Before Apple’s iPhone turned smart phones into coveted consumer devices, most corporate employees were toting around BlackBerrys. The devices weren’t slim or sexy, they didn’t boast hundreds of thousands of apps, and surfing the Web with them was awkward. But employers trusted Research in Motion, which marketed its BlackBerry phones as a secure way to let mobile workers access sensitive company information.
The perception persists among many technology executives that a BlackBerry is more secure than an iPhone or a phone running Google’s Android software. And yet the popularity of those rivals has led many companies to loosen their restrictions on which mobile devices people can use for work. When employees ask to use their iPhones and Android phones, are they putting the company at risk? It depends more on what people do with their phones than on which phones they use.
One traditional advantage of the BlackBerry is that it encrypts not only e-mail but also regular Web traffic that wouldn’t normally get such treatment. RIM’s server software also gives technology managers precisely targeted control over every BlackBerry a company hands out. Scott Totzke, RIM’s vice president of BlackBerry security, says there are 500 different settings for locking down the devices. For example, a company can decide that employees can download only certain approved applications, or none at all. They might be permitted to access and post to Facebook, but not to have the social-networking site access the company e-mail directory via the BlackBerry.
The iPhone doesn’t offer quite such sophisticated tools for managing the device’s settings. Still, IT departments can manage e-mail to the iPhone and Android devices with third-party programs such as Microsoft’s Exchange system.
When it comes to the damage that malicious code can wreak on smart phones, however, some security experts give the iPhone the edge for safety (assuming the device isn’t “jailbroken,” or modified to get around some of Apple’s restrictions). That’s partly because of the process that Apple requires software developers to go through if they want to create iPhone applications. Apple’s method for authenticating and identifying their code is more rigorous than RIM’s. (Google doesn’t have an up-front screening process for the Android app marketplace.)
Vincenzo Iozzo, an independent security consultant in Milan, Italy, targeted the BlackBerry at this year’s Pwn2own hacking competition: he and two teammates attacked through a security hole in the open-source code behind its Web browser. (RIM has since plugged the hole, which had already been patched on Apple and Android devices.) He says BlackBerry has benefited from “security through obscurity”: there are tools and documentation that help software developers—benign ones and bad guys alike—create programs and observe how they run on the iPhone or Android, but RIM has been less forthcoming. “From the outside world, [the BlackBerry] is more of a black box,” he says. That has worked to RIM’s advantage—Iozzo would still recommend BlackBerrys first, and iPhones second, for companies extremely concerned about attacks on individual employees’ phones. But he adds: “The BlackBerry is easier to exploit once you get to know it.”

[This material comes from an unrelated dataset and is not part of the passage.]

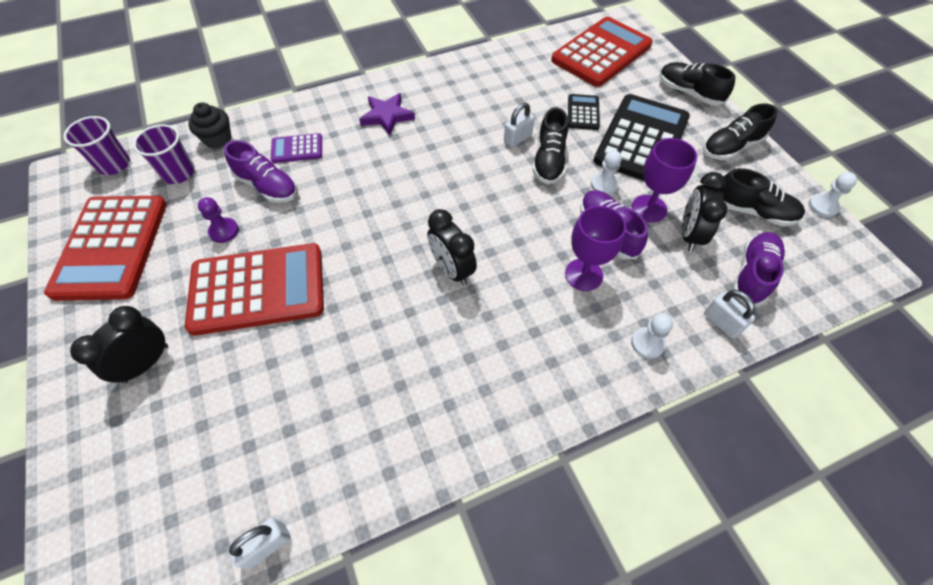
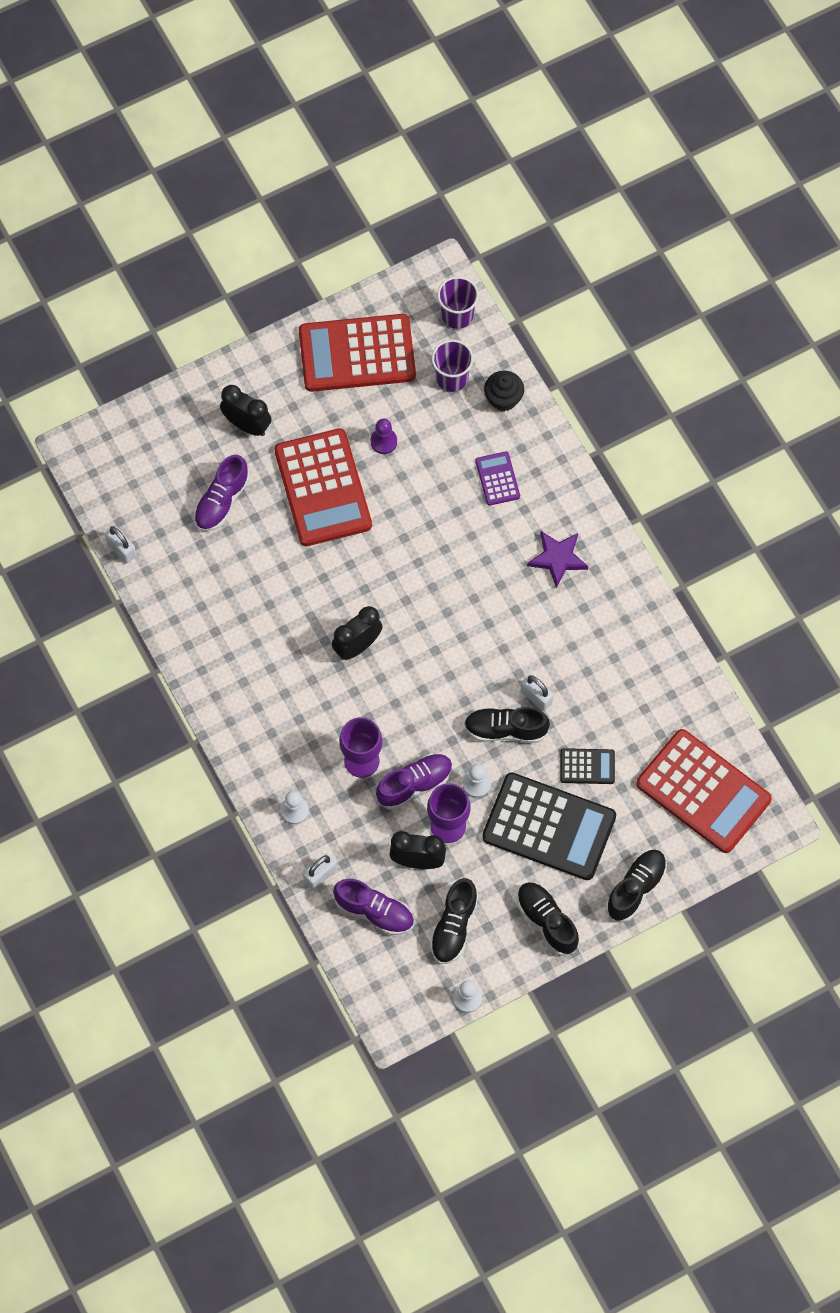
camera: 85 degrees right, 10 degrees up
(267, 186) = (443, 464): purple shoe -> purple shoe (222, 501)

Charlie Miller, principal research consultant at the security firm Accuvant Labs, agrees with that assessment. He notes that the iPhone and Microsoft’s Windows Phone 7, unlike the BlackBerry, employ standards called Address Space Layout Randomization and Data Execution Prevention. The first makes it harder for an intruder to find specific parts of the software code or data on a phone; the second keeps phones’ processors from running data provided by the attacker.
Eric Maiwald, an analyst for the technology research group Gartner, says companies should worry less about the security of any particular device and more about their overall strategies for dealing with a workforce that wants to connect personal phones to the corporate network. For example, does a company want to allow sensitive data to be stored on a phone itself, or should it stay in the data center, from which it can be accessed remotely?
Not having to worry about which particular devices to buy for employees frees Lars Crotwell, vice president for information technology at the oilfield services company Basic Energy Services, to focus more on the specific IT needs of the business. He says some features that earned BlackBerry favor among corporate customers, such as the ability to remotely wipe data from devices that are lost or stolen, are now available on competing phones. He believes RIM might still offer better overall security, but even if it does, he says the marginal utility of that extra security has declined in the last few years. That’s one reason why he now lets employees bring in their own smart phones. “Just because (BlackBerry) is more secure doesn’t mean the iPhone or Android can’t meet our needs. After a certain point, who cares?” Crotwell says. “It’s secure enough for our risk profile.”